**Task to carry out**
Only the pictures are to be left out; write out the rest of the data exactly.

**The input**
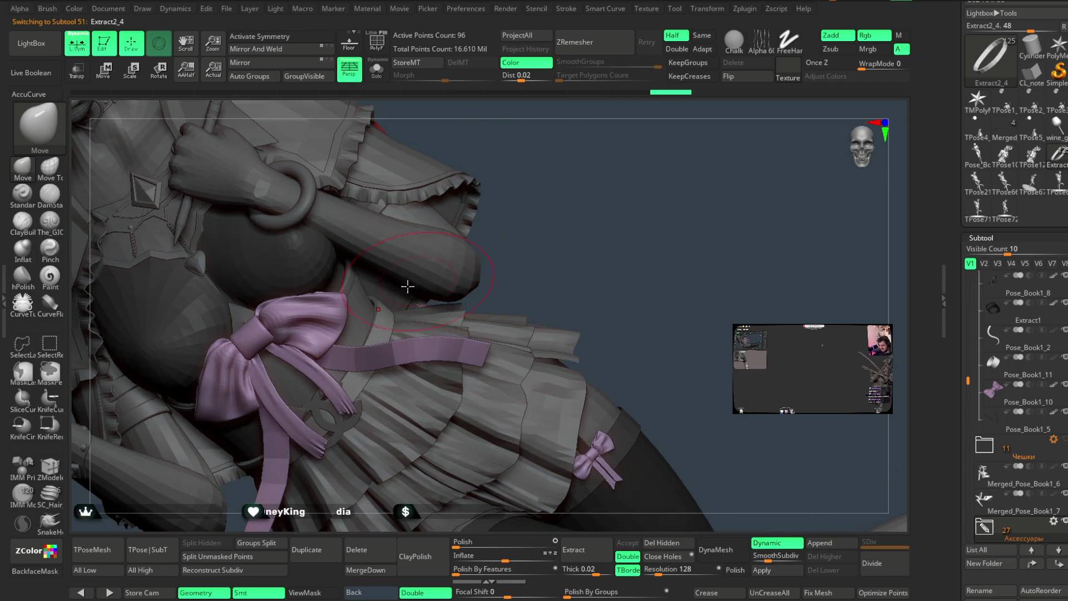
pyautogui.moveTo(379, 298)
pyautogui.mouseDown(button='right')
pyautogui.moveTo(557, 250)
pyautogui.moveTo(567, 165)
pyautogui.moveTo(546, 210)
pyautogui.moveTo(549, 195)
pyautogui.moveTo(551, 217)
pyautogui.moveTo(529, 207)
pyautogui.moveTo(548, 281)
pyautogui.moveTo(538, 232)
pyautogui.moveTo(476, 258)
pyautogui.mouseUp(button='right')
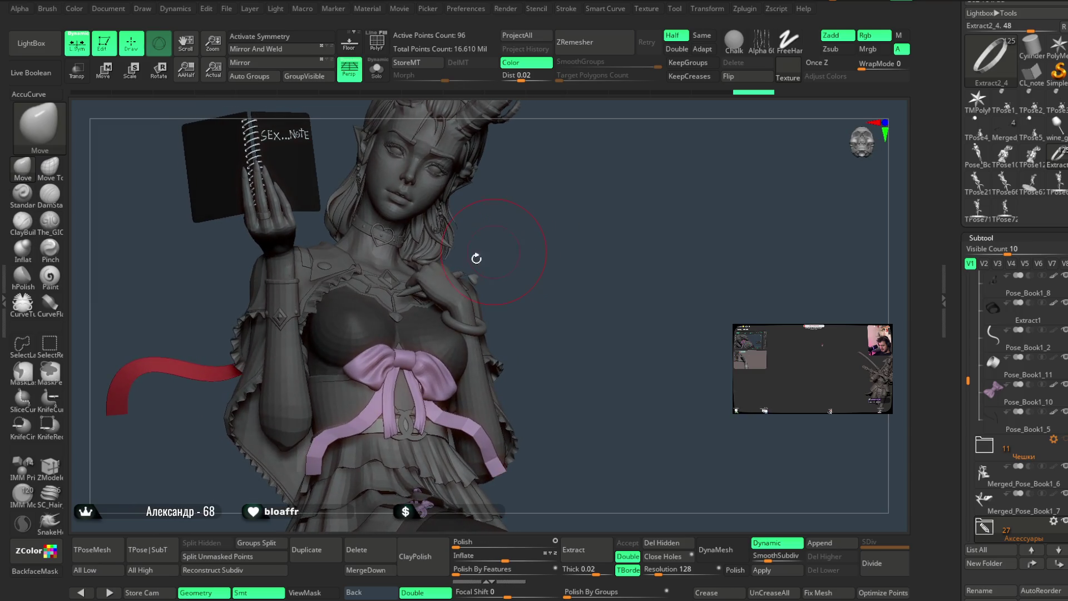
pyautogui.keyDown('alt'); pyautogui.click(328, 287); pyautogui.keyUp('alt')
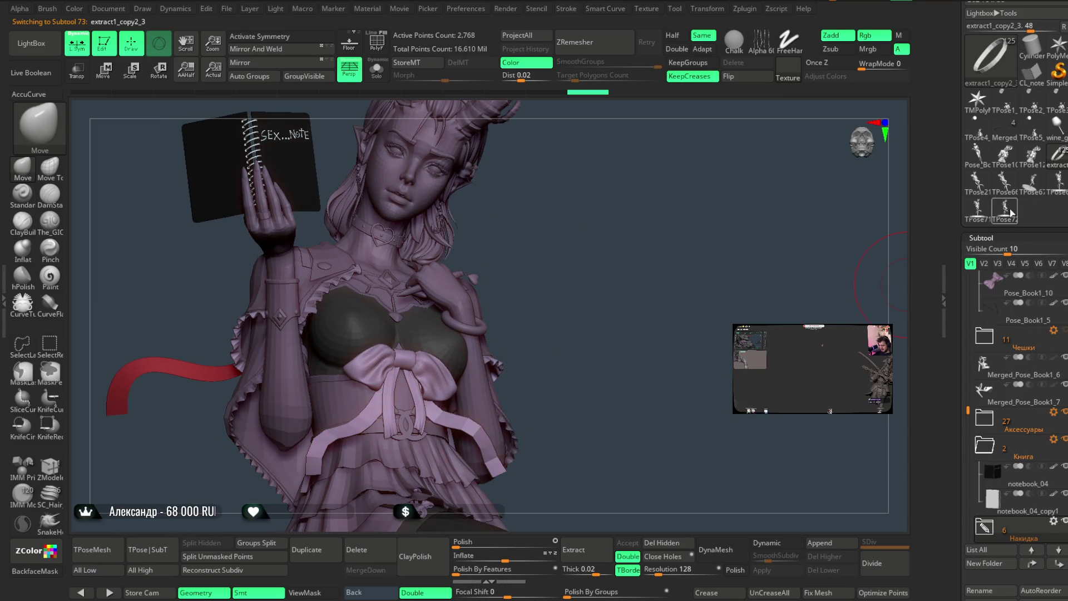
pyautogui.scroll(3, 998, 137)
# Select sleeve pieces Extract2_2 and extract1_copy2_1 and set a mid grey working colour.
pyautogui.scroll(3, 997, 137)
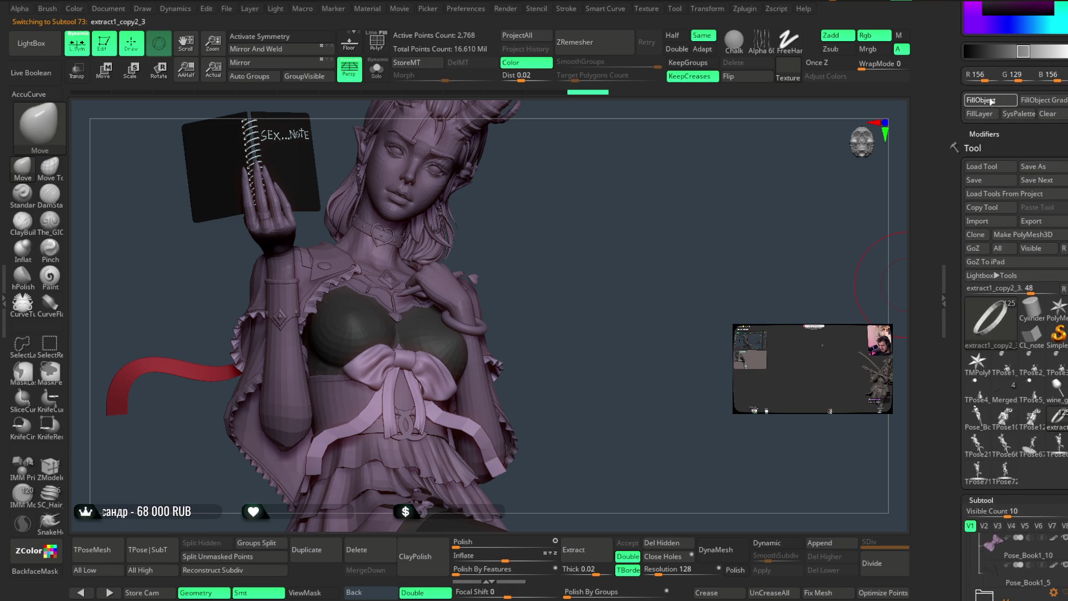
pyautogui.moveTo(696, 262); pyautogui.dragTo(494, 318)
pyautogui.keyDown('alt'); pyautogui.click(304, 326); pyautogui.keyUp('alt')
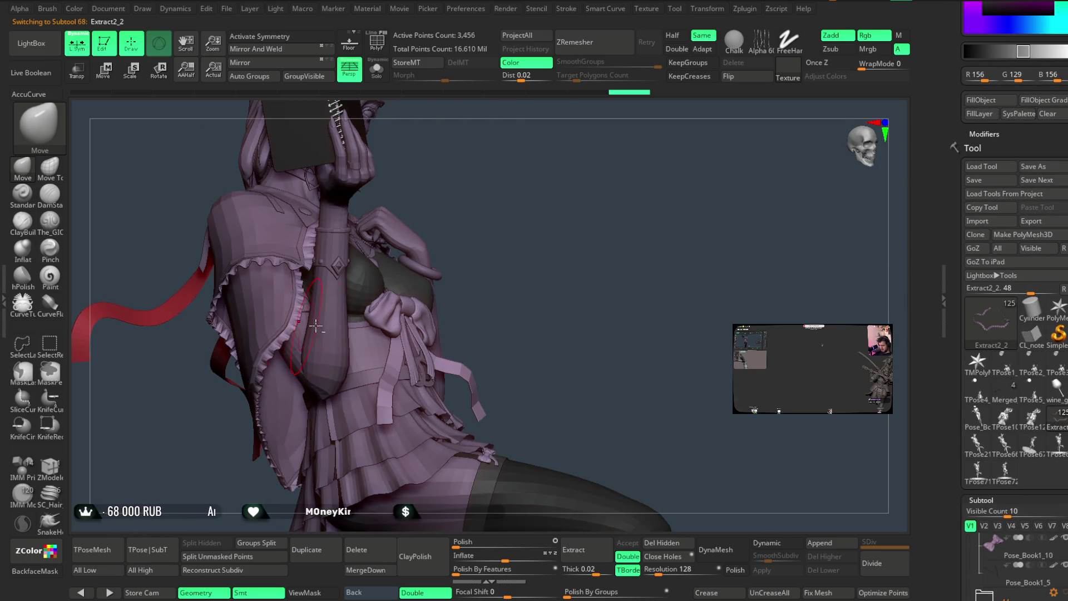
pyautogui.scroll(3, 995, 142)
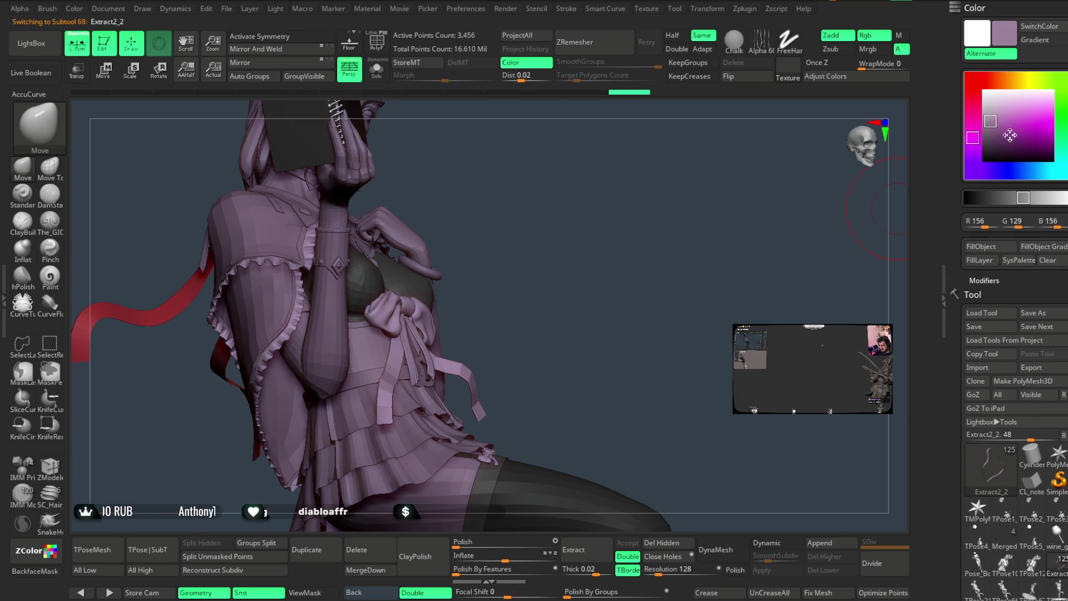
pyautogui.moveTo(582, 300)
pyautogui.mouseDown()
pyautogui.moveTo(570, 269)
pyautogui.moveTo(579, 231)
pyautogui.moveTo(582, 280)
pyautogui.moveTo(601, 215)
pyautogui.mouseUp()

**Solution for this exercise**
pyautogui.moveTo(379, 298)
pyautogui.mouseDown(button='right')
pyautogui.moveTo(557, 250)
pyautogui.moveTo(567, 165)
pyautogui.moveTo(546, 210)
pyautogui.moveTo(549, 195)
pyautogui.moveTo(551, 217)
pyautogui.moveTo(529, 207)
pyautogui.moveTo(548, 281)
pyautogui.moveTo(538, 232)
pyautogui.moveTo(476, 258)
pyautogui.mouseUp(button='right')
pyautogui.keyDown('alt'); pyautogui.click(328, 287); pyautogui.keyUp('alt')
pyautogui.scroll(3, 998, 137)
# Select sleeve pieces Extract2_2 and extract1_copy2_1 and set a mid grey working colour.
pyautogui.scroll(3, 997, 137)
pyautogui.moveTo(696, 262); pyautogui.dragTo(494, 318)
pyautogui.keyDown('alt'); pyautogui.click(304, 326); pyautogui.keyUp('alt')
pyautogui.scroll(3, 995, 142)
pyautogui.moveTo(582, 300)
pyautogui.mouseDown()
pyautogui.moveTo(570, 269)
pyautogui.moveTo(579, 231)
pyautogui.moveTo(582, 280)
pyautogui.moveTo(601, 215)
pyautogui.mouseUp()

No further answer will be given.